Solar cells have been developed for generating electrical energy directly from sunlight. In general, these cells can be classified as either heterojunction devices, which depend upon junctions such as those formed between two different semiconductor materials or between a metal and a semiconductor or from a metal/insulator/semiconductor sandwich, and homojunction devices which depend only upon junctions formed between layers of the same semiconductor material doped with different impurities to provide different electrical properties.
Heretofore, homojunction cells using direct-gap semiconductor materials have generally exhibited disappointing efficiencies. One reason for the relatively low efficiencies in homojunction solar cells is believed to be the high absorption coefficient which is inherent in direct gap semiconductor materials such as gallium arsenide. For example, approximately half of the carriers due to AM 1 radiation are generated within 0.2 .mu.m of the surface of gallium arsenide. Therefore, for materials such as GaAs, which also has a high surface recombination velocity, most of the carriers generated by solar radiation recombine before they reach the junction, causing a significant decrease in conversion efficiency.
One approach which has been used to overcome this problem has been the use of a thin window layer of gallium aluminum arsenide (Ga.sub.1-x Al.sub.x As) grown over the GaAs wafer by liquid phase epitaxy.

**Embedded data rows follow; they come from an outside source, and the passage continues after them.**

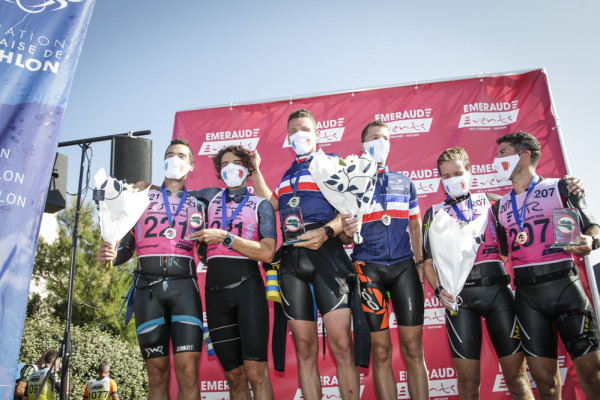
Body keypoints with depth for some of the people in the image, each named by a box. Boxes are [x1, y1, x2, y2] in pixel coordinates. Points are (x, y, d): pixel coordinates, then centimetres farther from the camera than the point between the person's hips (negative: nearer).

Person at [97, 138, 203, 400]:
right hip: (148, 287, 1)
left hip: (184, 285, -1)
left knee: (188, 370, -12)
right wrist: (111, 255, -7)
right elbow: (127, 245, 14)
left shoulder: (197, 204, 18)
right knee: (157, 373, 2)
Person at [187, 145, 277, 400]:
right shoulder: (211, 197, 18)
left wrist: (225, 237, -11)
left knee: (256, 373, -11)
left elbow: (267, 253, -6)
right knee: (234, 376, 7)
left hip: (247, 287, -3)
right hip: (215, 290, 3)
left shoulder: (261, 204, 8)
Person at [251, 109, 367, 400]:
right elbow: (272, 204, 17)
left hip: (325, 253, -5)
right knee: (304, 348, 6)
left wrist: (326, 232, -20)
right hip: (291, 257, 5)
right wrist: (255, 171, 20)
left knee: (341, 344, -9)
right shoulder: (288, 174, 27)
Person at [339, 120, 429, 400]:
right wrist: (348, 232, -18)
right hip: (369, 269, -2)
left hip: (404, 266, 2)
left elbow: (415, 227, 17)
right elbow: (344, 237, 5)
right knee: (380, 350, 1)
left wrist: (421, 262, 6)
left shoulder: (405, 182, 16)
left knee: (413, 347, 0)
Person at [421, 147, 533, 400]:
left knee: (516, 374, 0)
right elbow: (428, 261, 11)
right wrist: (439, 289, -5)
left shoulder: (490, 202, 17)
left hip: (497, 288, 1)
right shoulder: (434, 213, 16)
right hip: (458, 294, 0)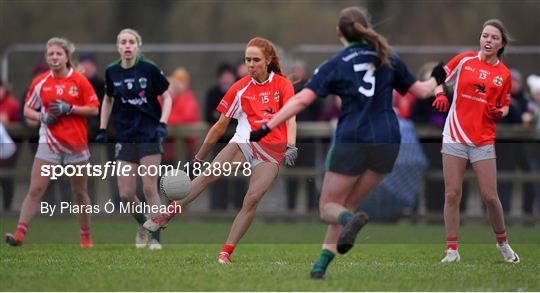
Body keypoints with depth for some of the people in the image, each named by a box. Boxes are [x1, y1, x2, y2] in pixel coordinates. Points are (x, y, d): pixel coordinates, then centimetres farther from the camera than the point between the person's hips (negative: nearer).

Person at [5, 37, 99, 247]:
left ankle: (86, 236, 20)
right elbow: (27, 110, 10)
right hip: (49, 143, 1)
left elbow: (94, 110, -3)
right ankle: (20, 233, -14)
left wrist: (69, 109, -16)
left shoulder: (80, 81, -3)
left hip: (76, 144, -1)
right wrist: (42, 117, -10)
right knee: (35, 190, -9)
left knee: (80, 192, 8)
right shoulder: (40, 83, 3)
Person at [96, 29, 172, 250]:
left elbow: (166, 97, 0)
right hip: (125, 138, 3)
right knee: (126, 194, 0)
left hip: (150, 135, -3)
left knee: (149, 188, -8)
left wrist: (163, 124, -12)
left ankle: (155, 238, 4)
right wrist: (102, 130, 12)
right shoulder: (112, 72, 2)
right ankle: (143, 226, 28)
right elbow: (108, 99, 18)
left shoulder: (149, 69, -9)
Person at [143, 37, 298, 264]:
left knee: (253, 198, -20)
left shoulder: (283, 84, 6)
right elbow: (220, 126, 14)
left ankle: (226, 253, -18)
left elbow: (290, 119, -4)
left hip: (273, 152, -1)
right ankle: (166, 215, -27)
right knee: (211, 172, -25)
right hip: (245, 142, 2)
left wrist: (291, 147, -22)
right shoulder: (240, 88, 9)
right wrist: (199, 157, 15)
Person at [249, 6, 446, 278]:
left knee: (328, 207, 6)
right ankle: (322, 263, 3)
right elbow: (421, 90, 19)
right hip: (387, 142, 4)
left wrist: (267, 127, -8)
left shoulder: (335, 65, 0)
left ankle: (350, 219, -29)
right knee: (346, 205, 16)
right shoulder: (388, 60, 10)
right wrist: (436, 78, 41)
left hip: (351, 142, -4)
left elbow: (301, 99, -9)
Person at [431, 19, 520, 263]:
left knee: (490, 196, -2)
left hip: (483, 140, 0)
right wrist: (440, 94, -7)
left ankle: (502, 243, 20)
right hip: (455, 137, 0)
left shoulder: (504, 74, 6)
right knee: (452, 195, -4)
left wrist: (499, 113, -7)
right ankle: (452, 250, 3)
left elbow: (504, 105, 15)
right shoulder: (464, 60, 2)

Such cells may be referred to as heteroface cells. Because the recombination velocity is much less at a Ga.sub.1-x Al.sub.x As/GaAs interface than at a GaAs surface, higher conversion efficiencies have been achieved. Thus, Hovel and Woodall report conversion efficiencies of up to 22% for Ga.sub.1-x Al.sub.x As/GaAs heteroface solar cells but only up to 14% for GaAs homojunction solar cells for air mass 1 (AM 1) radiation. See Hovel and Woodall, J. M., 12th IEEE Photovoltaic Specialists Conf., 1976 (Institute of Electrical and Electronic Engineers, New York, 1976), p. 945.

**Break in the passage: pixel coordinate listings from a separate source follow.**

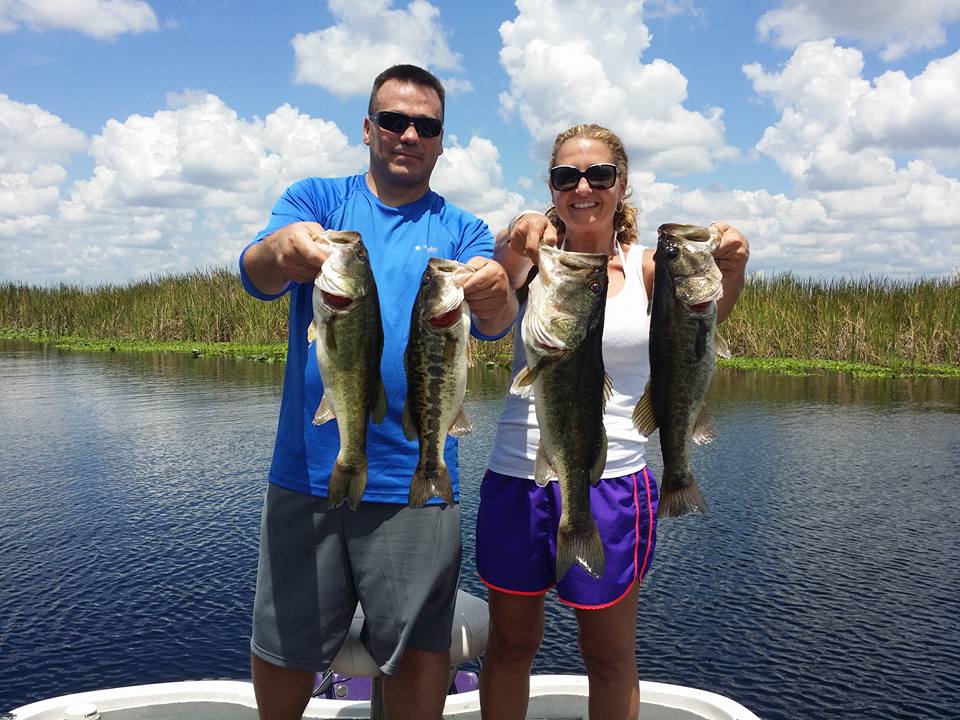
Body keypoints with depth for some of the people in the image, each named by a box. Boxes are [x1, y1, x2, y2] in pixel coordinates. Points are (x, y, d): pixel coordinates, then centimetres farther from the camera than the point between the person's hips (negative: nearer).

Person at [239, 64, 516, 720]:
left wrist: (496, 297, -35)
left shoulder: (461, 231, 7)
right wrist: (282, 248, -36)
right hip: (307, 469, 1)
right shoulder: (317, 198, 7)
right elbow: (256, 275, -12)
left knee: (419, 648, 8)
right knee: (282, 649, 12)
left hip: (413, 480, 0)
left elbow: (493, 325, -10)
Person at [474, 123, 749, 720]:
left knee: (610, 655, 13)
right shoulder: (534, 257, 2)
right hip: (516, 476, 1)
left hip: (611, 482, -1)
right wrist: (514, 251, -44)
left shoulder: (647, 267, 2)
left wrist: (731, 270, -41)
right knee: (510, 643, 15)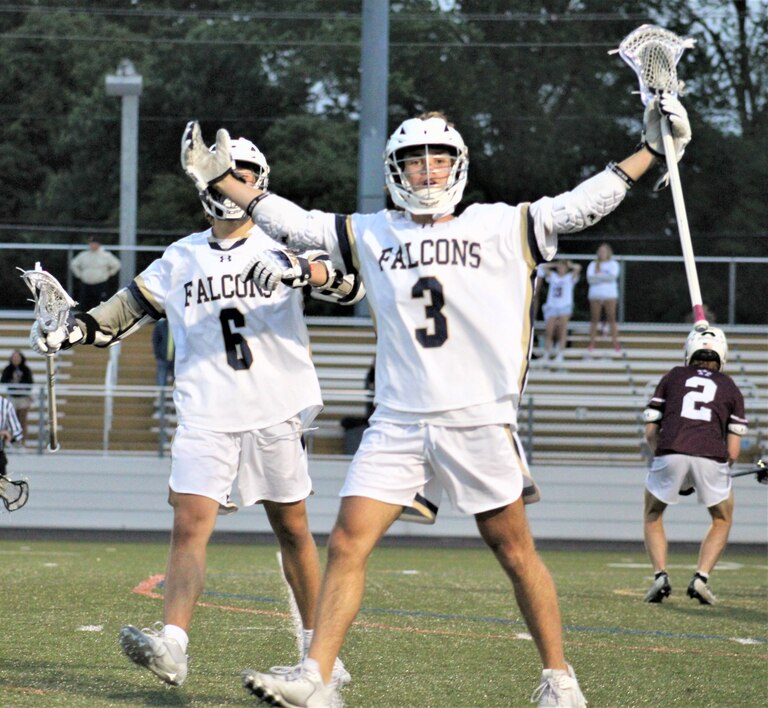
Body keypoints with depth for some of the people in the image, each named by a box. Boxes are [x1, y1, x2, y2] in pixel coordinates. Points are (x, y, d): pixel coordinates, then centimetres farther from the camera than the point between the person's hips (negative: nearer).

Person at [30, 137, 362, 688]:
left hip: (277, 413, -1)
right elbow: (123, 313, 13)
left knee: (292, 530, 8)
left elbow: (353, 284, -9)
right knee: (190, 527, -13)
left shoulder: (282, 245, 4)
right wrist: (69, 331, -3)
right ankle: (172, 645, -23)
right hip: (205, 415, 1)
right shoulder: (180, 260, 12)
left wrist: (302, 270, -27)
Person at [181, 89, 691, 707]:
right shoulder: (373, 235, 11)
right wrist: (221, 178, 12)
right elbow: (294, 225, 15)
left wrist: (653, 150, 0)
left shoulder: (502, 227, 4)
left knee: (515, 552, 4)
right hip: (397, 425, 2)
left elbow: (582, 205, 4)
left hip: (479, 421, -2)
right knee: (347, 545, -7)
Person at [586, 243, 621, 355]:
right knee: (594, 320, 0)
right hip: (595, 295, 2)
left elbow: (612, 277, -12)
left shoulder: (613, 264, 6)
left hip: (610, 295, -2)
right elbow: (590, 279, -5)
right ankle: (591, 344, 2)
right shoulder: (593, 265, 10)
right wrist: (605, 277, -12)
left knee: (611, 319, -4)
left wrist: (598, 275, -7)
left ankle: (615, 344, -2)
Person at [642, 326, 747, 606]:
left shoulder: (672, 377, 23)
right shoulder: (730, 389, 22)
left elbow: (650, 431, 19)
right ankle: (701, 577, 7)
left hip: (670, 454, 0)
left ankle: (660, 575, 7)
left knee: (653, 516, 26)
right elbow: (733, 452, 15)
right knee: (722, 520, 25)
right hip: (711, 457, 0)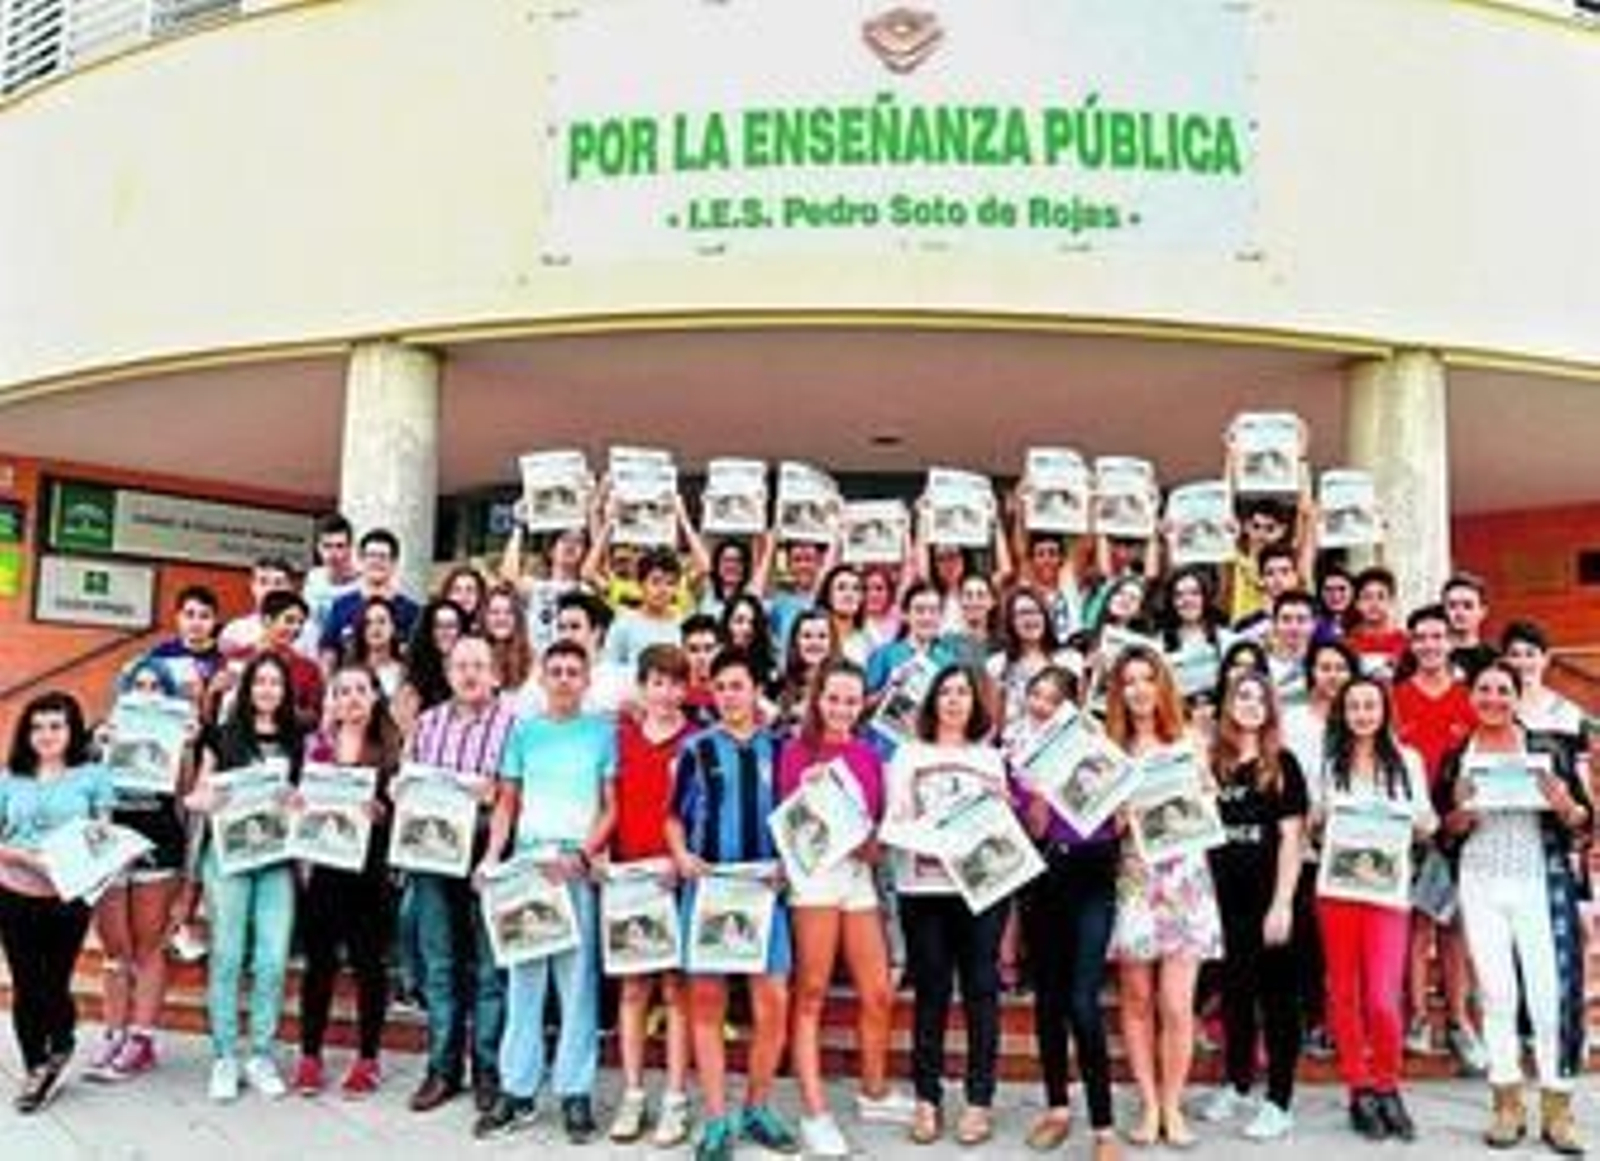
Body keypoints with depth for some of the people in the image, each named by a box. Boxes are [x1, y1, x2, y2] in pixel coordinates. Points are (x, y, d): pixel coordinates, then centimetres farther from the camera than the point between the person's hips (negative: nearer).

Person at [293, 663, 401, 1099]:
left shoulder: (391, 748, 2)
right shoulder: (316, 744, 8)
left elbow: (403, 809, 0)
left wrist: (381, 812, -20)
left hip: (371, 866, -1)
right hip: (323, 863, 2)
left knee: (369, 961, 5)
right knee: (319, 960, 6)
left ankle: (368, 1058, 16)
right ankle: (310, 1055, 18)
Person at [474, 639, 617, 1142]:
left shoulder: (603, 732, 5)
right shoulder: (524, 731, 11)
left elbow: (611, 807, 2)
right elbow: (506, 804, 12)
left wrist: (581, 855, -12)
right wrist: (492, 856, -2)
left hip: (579, 867, -2)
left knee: (578, 980, 0)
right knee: (523, 979, 5)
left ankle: (575, 1092, 6)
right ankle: (517, 1089, 12)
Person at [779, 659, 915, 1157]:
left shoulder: (868, 755, 13)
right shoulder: (797, 750, -2)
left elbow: (879, 820, 15)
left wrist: (874, 843, -5)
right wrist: (807, 792, -23)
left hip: (859, 874, 5)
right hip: (815, 873, -5)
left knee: (879, 995, 9)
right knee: (811, 996, 0)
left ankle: (875, 1093, 30)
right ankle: (815, 1114, 6)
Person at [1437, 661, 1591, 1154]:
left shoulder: (1546, 750, 1)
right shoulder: (1456, 758, 6)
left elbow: (1585, 823, 2)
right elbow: (1443, 832, 6)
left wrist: (1566, 807, -18)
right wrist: (1461, 813, -13)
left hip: (1541, 884, -1)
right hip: (1481, 886, 1)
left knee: (1551, 993, -4)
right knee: (1497, 993, 5)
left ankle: (1557, 1109, 7)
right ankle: (1508, 1105, 14)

Nevertheless, aluminum is so reactive in the vapor phase that it is difficult to prepare high quality Ga.sub.1-x Al.sub.x As layers by conventional chemical vapor deposition, which is a highly preferred fabrication method. Because of this, it has been necessary to grow Ga.sub.1-x Al.sub.x As.sub.x layers by metal-organic chemical vapor deposition. See Dupuis, R. D., Dapkus, P. D., Yingling, R. D. and Moody, L. A., Appl. Phys. Lett., 31, 201 (1977). This method can be both more expensive and more time consuming than conventional chemical vapor deposition.